## TASK GOAL
Reproduce the rows that begin with the line containing "Page size: 1500x844." and end with the line containing "title Estudo da", renaming "bounding box" to "bbox" and leaving everything else unchanged.

## LISTED ENTRIES
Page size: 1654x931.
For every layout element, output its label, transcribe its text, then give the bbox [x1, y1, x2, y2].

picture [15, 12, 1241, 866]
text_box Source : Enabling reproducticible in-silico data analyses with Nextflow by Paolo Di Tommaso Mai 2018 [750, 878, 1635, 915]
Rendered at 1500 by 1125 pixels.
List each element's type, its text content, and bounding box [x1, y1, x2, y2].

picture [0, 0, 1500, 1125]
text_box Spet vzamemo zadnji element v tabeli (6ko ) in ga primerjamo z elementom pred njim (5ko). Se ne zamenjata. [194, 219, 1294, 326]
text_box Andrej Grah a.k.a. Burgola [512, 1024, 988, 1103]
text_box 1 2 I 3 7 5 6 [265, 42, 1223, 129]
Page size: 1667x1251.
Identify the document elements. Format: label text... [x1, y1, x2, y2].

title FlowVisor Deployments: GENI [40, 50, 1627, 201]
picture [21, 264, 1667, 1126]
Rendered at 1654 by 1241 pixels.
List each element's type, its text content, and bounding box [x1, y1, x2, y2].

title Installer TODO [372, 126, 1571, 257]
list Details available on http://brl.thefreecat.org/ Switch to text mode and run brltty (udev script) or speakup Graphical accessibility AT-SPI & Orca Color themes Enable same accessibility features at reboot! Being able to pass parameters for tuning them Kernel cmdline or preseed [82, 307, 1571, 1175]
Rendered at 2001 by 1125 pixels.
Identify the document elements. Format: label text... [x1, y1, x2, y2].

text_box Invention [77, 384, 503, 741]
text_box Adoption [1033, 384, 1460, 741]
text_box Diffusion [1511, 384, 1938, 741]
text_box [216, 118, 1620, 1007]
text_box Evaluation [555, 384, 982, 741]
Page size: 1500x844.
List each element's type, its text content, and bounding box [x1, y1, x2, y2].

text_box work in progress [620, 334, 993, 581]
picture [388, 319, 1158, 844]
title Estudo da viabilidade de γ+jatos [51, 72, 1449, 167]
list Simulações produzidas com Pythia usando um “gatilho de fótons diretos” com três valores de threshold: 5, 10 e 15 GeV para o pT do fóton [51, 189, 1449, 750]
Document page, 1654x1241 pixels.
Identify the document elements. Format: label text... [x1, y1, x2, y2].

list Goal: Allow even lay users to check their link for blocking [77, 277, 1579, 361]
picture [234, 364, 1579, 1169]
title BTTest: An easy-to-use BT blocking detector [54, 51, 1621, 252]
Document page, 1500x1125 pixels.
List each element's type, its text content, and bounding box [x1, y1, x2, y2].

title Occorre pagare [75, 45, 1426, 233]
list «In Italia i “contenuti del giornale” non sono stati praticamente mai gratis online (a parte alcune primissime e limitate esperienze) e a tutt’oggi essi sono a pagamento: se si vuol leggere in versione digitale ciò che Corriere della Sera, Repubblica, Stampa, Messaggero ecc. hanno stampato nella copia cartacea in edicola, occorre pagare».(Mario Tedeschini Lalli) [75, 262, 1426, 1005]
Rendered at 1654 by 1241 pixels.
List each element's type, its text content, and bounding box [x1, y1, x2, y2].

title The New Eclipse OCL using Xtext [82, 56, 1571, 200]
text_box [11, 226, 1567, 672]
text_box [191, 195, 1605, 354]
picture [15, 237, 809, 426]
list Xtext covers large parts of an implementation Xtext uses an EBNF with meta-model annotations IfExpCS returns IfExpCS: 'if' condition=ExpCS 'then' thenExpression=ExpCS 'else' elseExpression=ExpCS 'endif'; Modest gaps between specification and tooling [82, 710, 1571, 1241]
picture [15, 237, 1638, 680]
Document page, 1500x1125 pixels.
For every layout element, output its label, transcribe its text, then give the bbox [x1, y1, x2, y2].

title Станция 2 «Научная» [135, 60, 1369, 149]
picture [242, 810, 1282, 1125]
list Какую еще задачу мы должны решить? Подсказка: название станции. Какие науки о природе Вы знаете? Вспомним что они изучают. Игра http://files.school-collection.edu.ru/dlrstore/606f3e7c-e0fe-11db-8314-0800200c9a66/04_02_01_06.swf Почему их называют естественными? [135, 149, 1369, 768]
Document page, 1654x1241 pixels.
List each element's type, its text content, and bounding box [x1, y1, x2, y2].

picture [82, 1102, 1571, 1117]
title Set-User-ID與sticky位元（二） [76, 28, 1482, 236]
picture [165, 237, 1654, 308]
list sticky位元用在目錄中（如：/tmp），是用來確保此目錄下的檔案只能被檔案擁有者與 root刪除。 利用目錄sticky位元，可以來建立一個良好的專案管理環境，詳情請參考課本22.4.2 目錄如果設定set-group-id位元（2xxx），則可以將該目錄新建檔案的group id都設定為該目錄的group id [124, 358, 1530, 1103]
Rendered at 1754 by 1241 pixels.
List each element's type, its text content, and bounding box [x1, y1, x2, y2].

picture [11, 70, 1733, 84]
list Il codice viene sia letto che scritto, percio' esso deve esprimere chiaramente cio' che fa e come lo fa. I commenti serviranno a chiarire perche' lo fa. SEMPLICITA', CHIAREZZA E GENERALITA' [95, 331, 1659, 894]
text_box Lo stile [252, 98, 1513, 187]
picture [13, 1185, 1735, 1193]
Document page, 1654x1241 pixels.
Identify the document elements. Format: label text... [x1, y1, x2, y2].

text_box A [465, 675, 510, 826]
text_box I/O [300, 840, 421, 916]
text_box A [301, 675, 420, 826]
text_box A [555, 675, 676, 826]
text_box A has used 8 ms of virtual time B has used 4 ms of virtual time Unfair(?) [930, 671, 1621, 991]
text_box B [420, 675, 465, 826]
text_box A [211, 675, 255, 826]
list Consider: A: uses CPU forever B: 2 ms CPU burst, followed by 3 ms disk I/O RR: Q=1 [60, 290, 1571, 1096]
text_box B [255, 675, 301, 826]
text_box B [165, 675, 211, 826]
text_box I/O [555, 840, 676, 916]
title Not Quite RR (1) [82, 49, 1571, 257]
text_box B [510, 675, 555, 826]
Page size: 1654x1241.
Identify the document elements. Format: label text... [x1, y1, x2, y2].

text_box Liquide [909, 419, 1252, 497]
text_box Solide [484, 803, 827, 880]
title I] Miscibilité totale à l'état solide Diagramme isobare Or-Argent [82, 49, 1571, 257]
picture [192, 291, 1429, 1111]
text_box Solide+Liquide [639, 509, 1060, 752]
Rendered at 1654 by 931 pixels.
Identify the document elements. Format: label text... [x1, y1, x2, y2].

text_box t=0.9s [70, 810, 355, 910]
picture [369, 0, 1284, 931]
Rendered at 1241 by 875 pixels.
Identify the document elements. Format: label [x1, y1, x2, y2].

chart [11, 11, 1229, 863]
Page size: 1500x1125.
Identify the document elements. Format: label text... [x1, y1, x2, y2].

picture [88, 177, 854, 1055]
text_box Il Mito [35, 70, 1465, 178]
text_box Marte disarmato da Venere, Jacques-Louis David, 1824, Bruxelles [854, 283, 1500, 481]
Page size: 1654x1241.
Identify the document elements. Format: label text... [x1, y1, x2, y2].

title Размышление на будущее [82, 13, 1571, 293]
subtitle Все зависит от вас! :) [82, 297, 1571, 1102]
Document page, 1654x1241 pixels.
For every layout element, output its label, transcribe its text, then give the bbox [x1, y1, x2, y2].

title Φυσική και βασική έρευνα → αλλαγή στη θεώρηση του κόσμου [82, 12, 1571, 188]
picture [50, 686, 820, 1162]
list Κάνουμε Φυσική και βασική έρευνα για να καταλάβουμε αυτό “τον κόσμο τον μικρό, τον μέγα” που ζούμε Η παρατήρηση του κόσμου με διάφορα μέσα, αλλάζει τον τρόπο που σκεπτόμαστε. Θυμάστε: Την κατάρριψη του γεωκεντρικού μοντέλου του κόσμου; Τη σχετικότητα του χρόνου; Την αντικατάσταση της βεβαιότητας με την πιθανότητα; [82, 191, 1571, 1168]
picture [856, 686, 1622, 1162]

## RESPONSE
Page size: 1500x844.
List each element's type, its text content, and bbox [x1, y1, x2, y2].

text_box work in progress [620, 334, 993, 581]
picture [388, 319, 1158, 844]
title Estudo da viabilidade de γ+jatos [51, 72, 1449, 167]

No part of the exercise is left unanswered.